Pior foi o que me fizeram agora. Foi uma machadada final em mim, nos meus sonhos e nos meus sentimentos mais profundos. Ligaram-me no dia 1 de Agosto e prometeram dar uma resposta. Até ao dia 18 ainda não tinham dito nada. A minha irmã ligou para o Carlos Lopes que foi averiguar o que se passava. Da Federação disseram-lhe que a resposta tinha seguido para a Delegação da ACAPO em Coimbra. Só que eles tinham obrigação de saber que a Delegação fecha durante o mês de Agosto. Se não sabiam, é ainda mais grave e mais lamentável. É sinal de que eles, pura e simplesmente, riscaram a Delegação de Coimbra e os atletas de Coimbra do mapa. Já imaginava uma coisa dessas quando não levaram o Paulo aos campeonatos de 2005, apesar de ele ter mínimos. Agora veio a confirmação. Lamentavelmente, trabalhamos os dois para aqueles senhores lá de Lisboa nos fazerem isto.

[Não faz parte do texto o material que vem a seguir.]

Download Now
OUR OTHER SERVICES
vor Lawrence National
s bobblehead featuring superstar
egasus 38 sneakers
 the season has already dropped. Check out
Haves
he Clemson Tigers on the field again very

O telefonema da minha irmã a dar conta dessas péssimas notícias surgiu quando já tomava o caminho da paragem do autocarro para a rodoviária. Não pude controlar as lágrimas que me escorriam pela cara. Sorte que as ruas de Coimbra são um deserto no mês de Agosto.

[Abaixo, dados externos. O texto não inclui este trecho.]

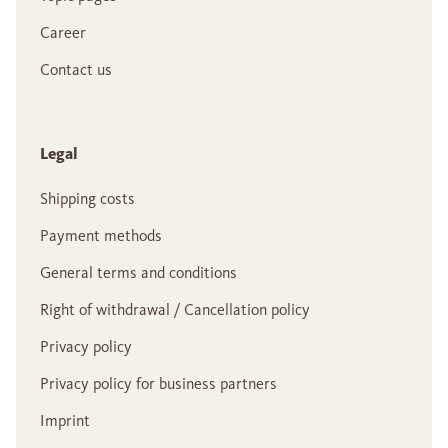
Career
Contact us
Legal
Shipping costs
Payment methods
General terms and conditions
Right of withdrawal / Cancellation policy
Privacy policy
Privacy policy for business partners
Imprint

Foi já em Anadia que alguém me perguntou qual a razão da minha tristeza. Foi uma pessoa amiga que me deu boleia para casa. Não pude esconder toda a revolta que ia dentro de mim.

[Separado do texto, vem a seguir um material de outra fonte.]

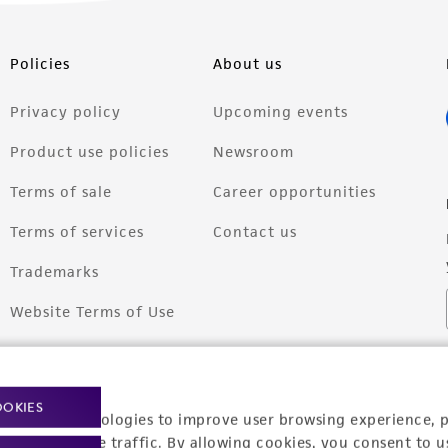
Policies
About us
Privacy policy
Upcoming events
Product use policies
Newsroom
Terms of sale
Career opportunities
Terms of services
Contact us
Trademarks
Website Terms of Use
OOKIES
racking technologies to improve user browsing experience, 
nalyze website traffic. By allowing cookies, you consent to u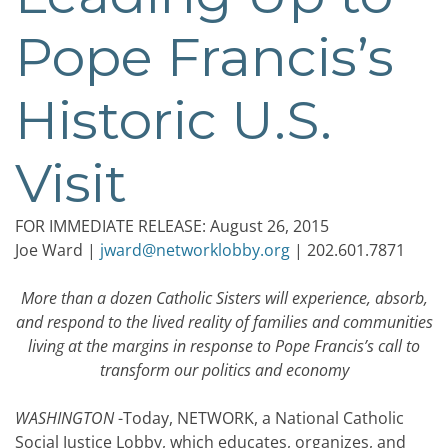
Pope Francis’s
Historic U.S.
Visit
FOR IMMEDIATE RELEASE: August 26, 2015
Joe Ward |
jward@networklobby.org
| 202.601.7871
More than a dozen Catholic Sisters will experience, absorb,
and respond to the lived reality of families and communities
living at the margins in response to Pope Francis’s call to
transform our politics and economy
WASHINGTON
-Today, NETWORK, a National Catholic
Social Justice Lobby, which educates, organizes, and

A minha mãe ligou para Lisboa e uma funcionária prometeu ajudar. A esperança voltou a surgir de forma ténue. Sabia que certo dirigente é aquela pessoa que se sabe...

Ao mesmo tempo que ouvia alguma música holandesa que tenho, as lágrimas caíam. Seria difícil mudar o rumo das coisas. Mais uma vez, as pessoas negaram-me ajuda.

Mas falemos de outro assunto mais leve e mais festivo. O Sporting apresentou-se aos seus associados frente ao Inter de Milão de Luís Figo. O jogo terminou empatado a zero e Figo foi alvo de uma bonita homenagem por parte dos dirigentes e adeptos leoninos. Sinal de que o mundo do Futebol, tantas vezes acusado de ser cada vez mais desumano, ainda reconhece o humanismo e o mérito das pessoas. Por seu lado outras modalidades desportivas que ainda procuram credibilidade não seguem esse exemplo.

Situação do dia:
Estava um dia muito quente e os gatos procuravam um local onde não sentissem tanto os efeitos do calor. A noite já caía quando o gato Léo se lembrou de se estender ao comprido no pior sítio onde alguma vez se pudesse deitar: no meio da estrada. E se vinha um carro?!!!